▸ **PROBLEM**
Copy out each of the rows below word for word, leaving out the pictures.

▸ **DATA SECTION**
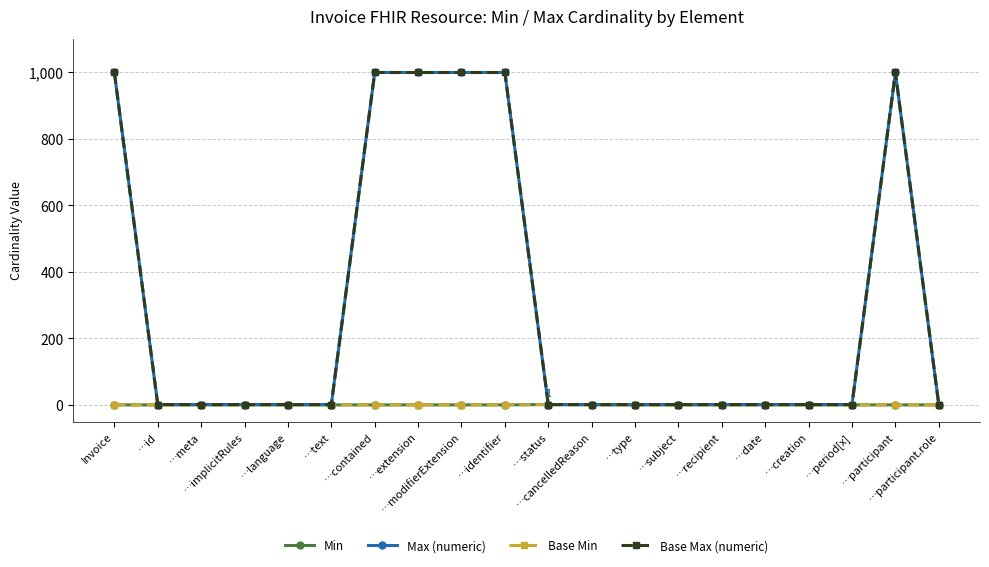

Does the chart have visible grid lines?

Yes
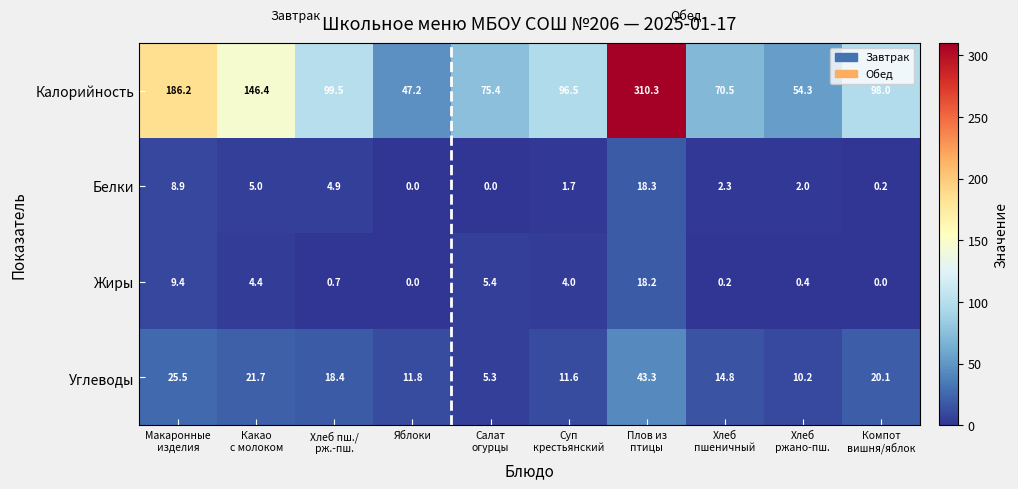

Rank the series by their maximum value, from lowest to highest.

Жиры, Белки, Углеводы, Калорийность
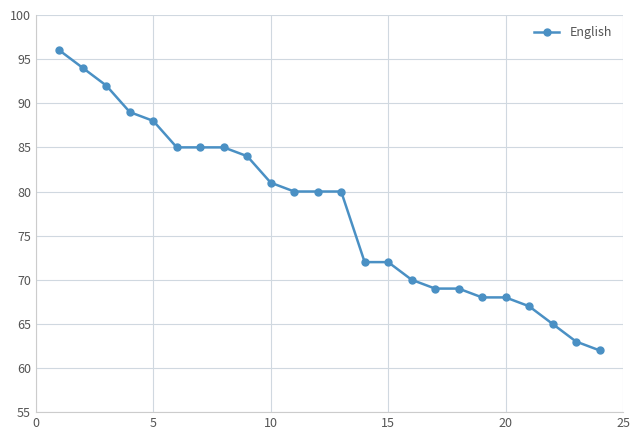

What is the maximum value shown in the chart?

96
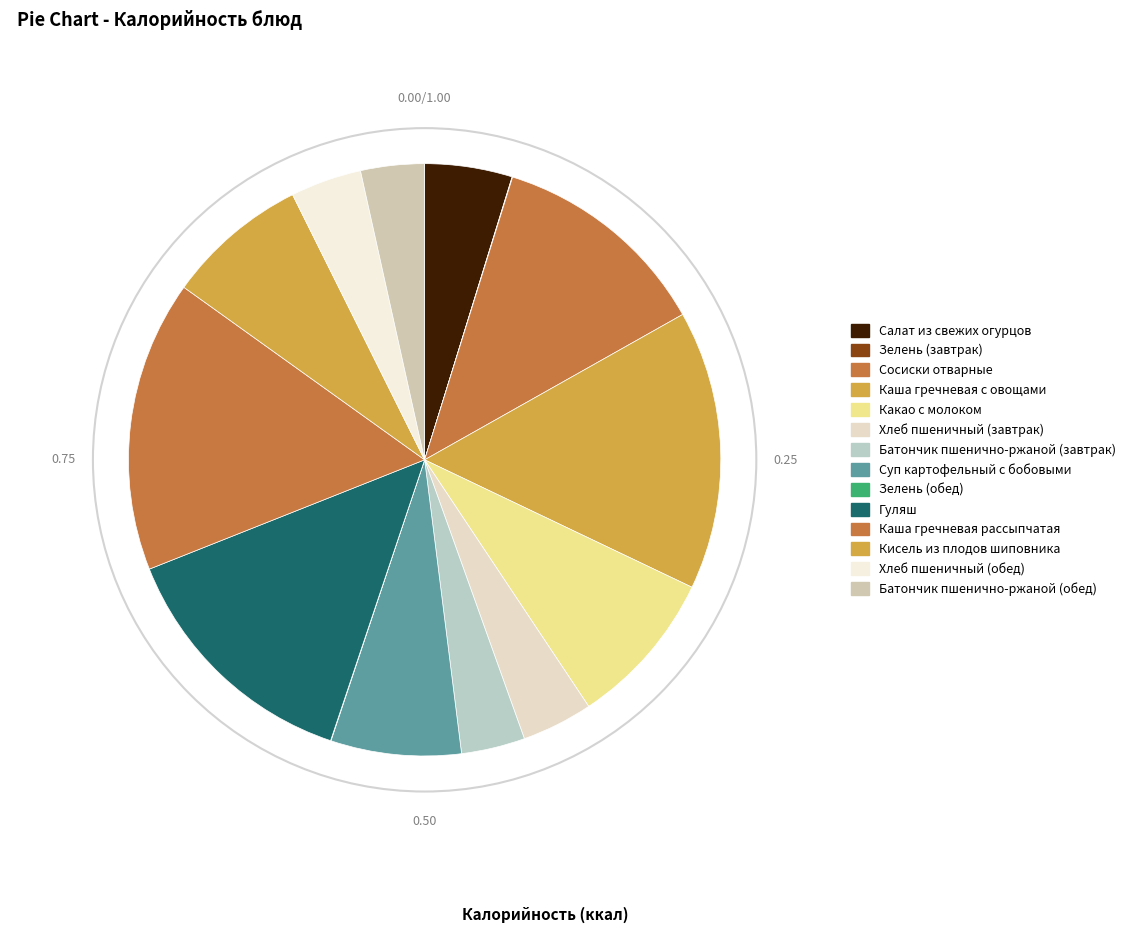

What percentage is NOT represented by Суп картофельный с бобовыми?

92.9%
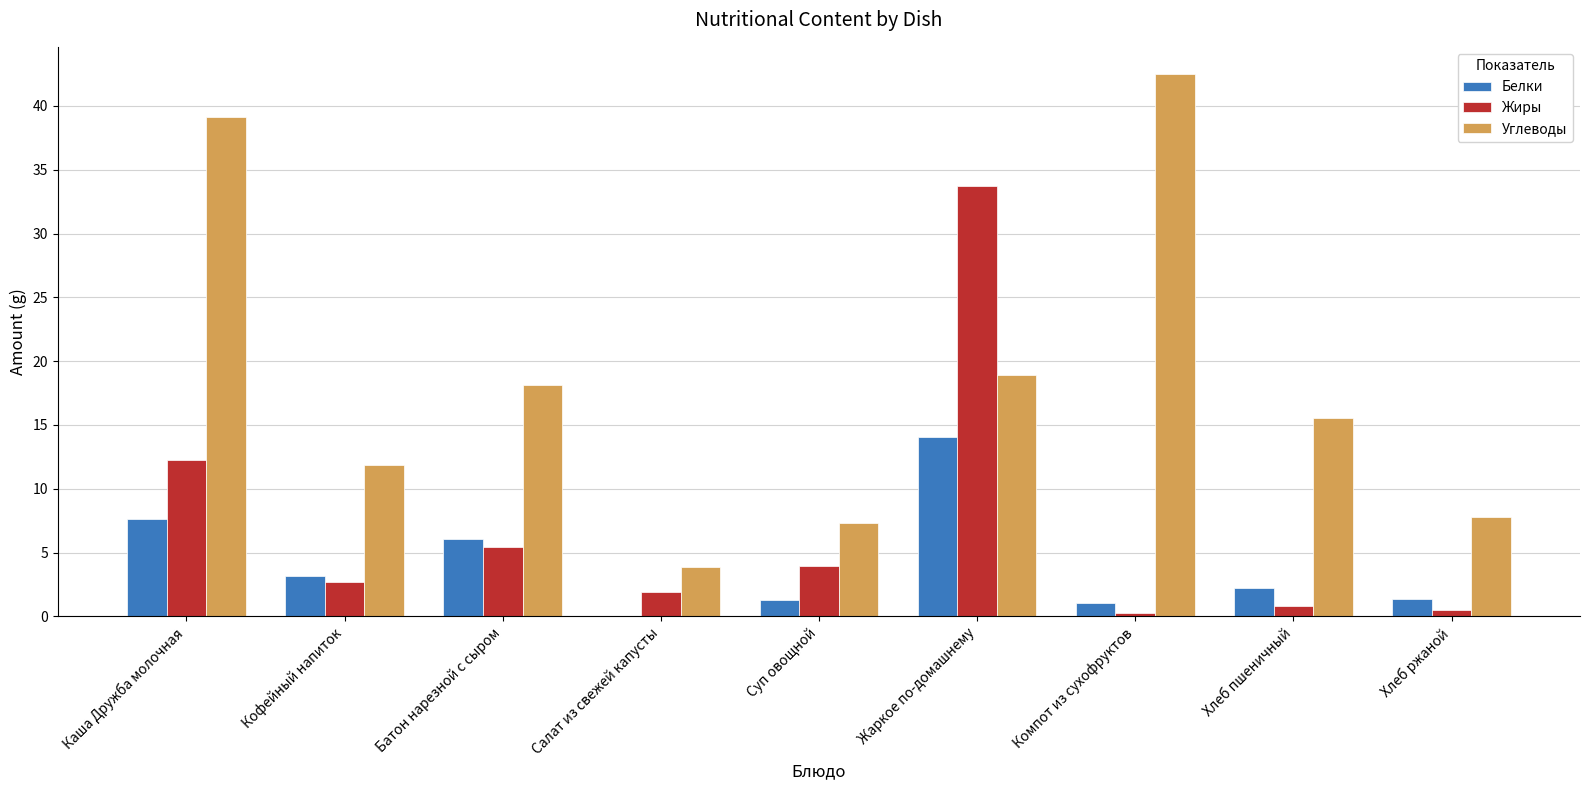

Between Каша Дружба молочная and Батон нарезной с сыром, which series saw the biggest shift?

Углеводы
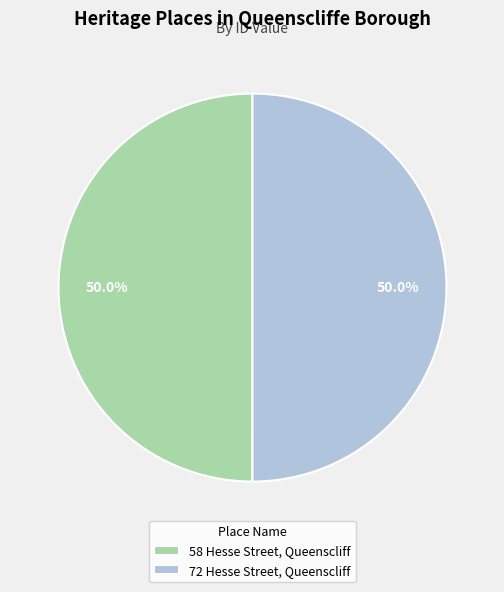

Approximately how many times larger is the value at 58 Hesse Street, Queenscliff compared to 72 Hesse Street, Queenscliff?

1.0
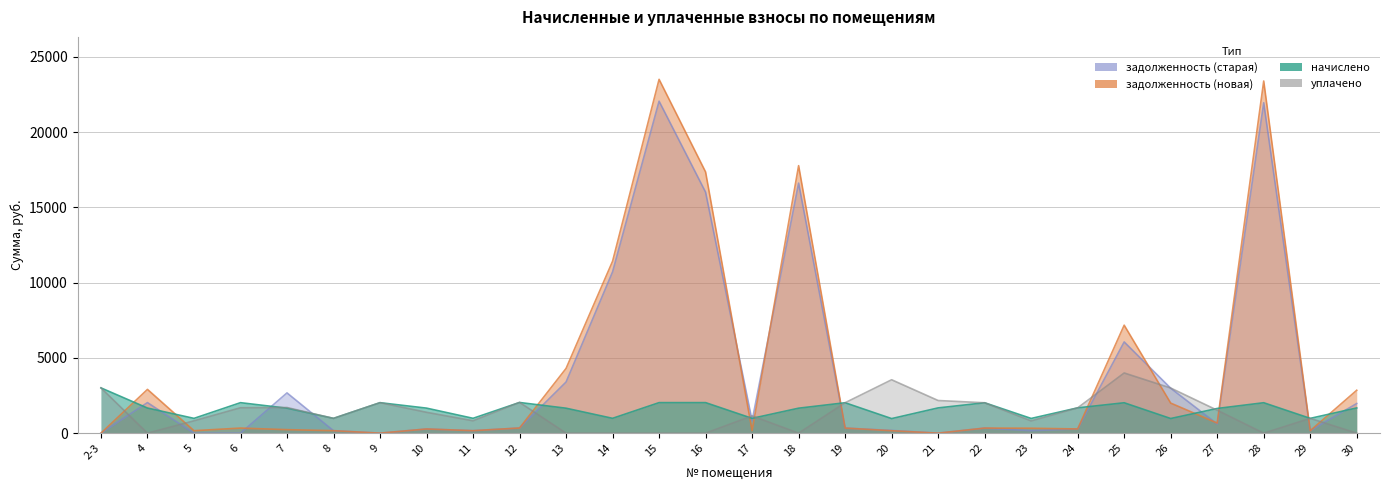

What is the label of the 14th point from the right?

17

▸ **RESULT OF THE TASK**
Does the chart have visible grid lines?

Yes

Rank the series by their maximum value, from lowest to highest.

Жиры, Белки, Углеводы, Калорийность

What is the maximum value shown in the chart?

96

What percentage is NOT represented by Суп картофельный с бобовыми?

92.9%

Between Каша Дружба молочная and Батон нарезной с сыром, which series saw the biggest shift?

Углеводы

Approximately how many times larger is the value at 58 Hesse Street, Queenscliff compared to 72 Hesse Street, Queenscliff?

1.0

What is the label of the 14th point from the right?

17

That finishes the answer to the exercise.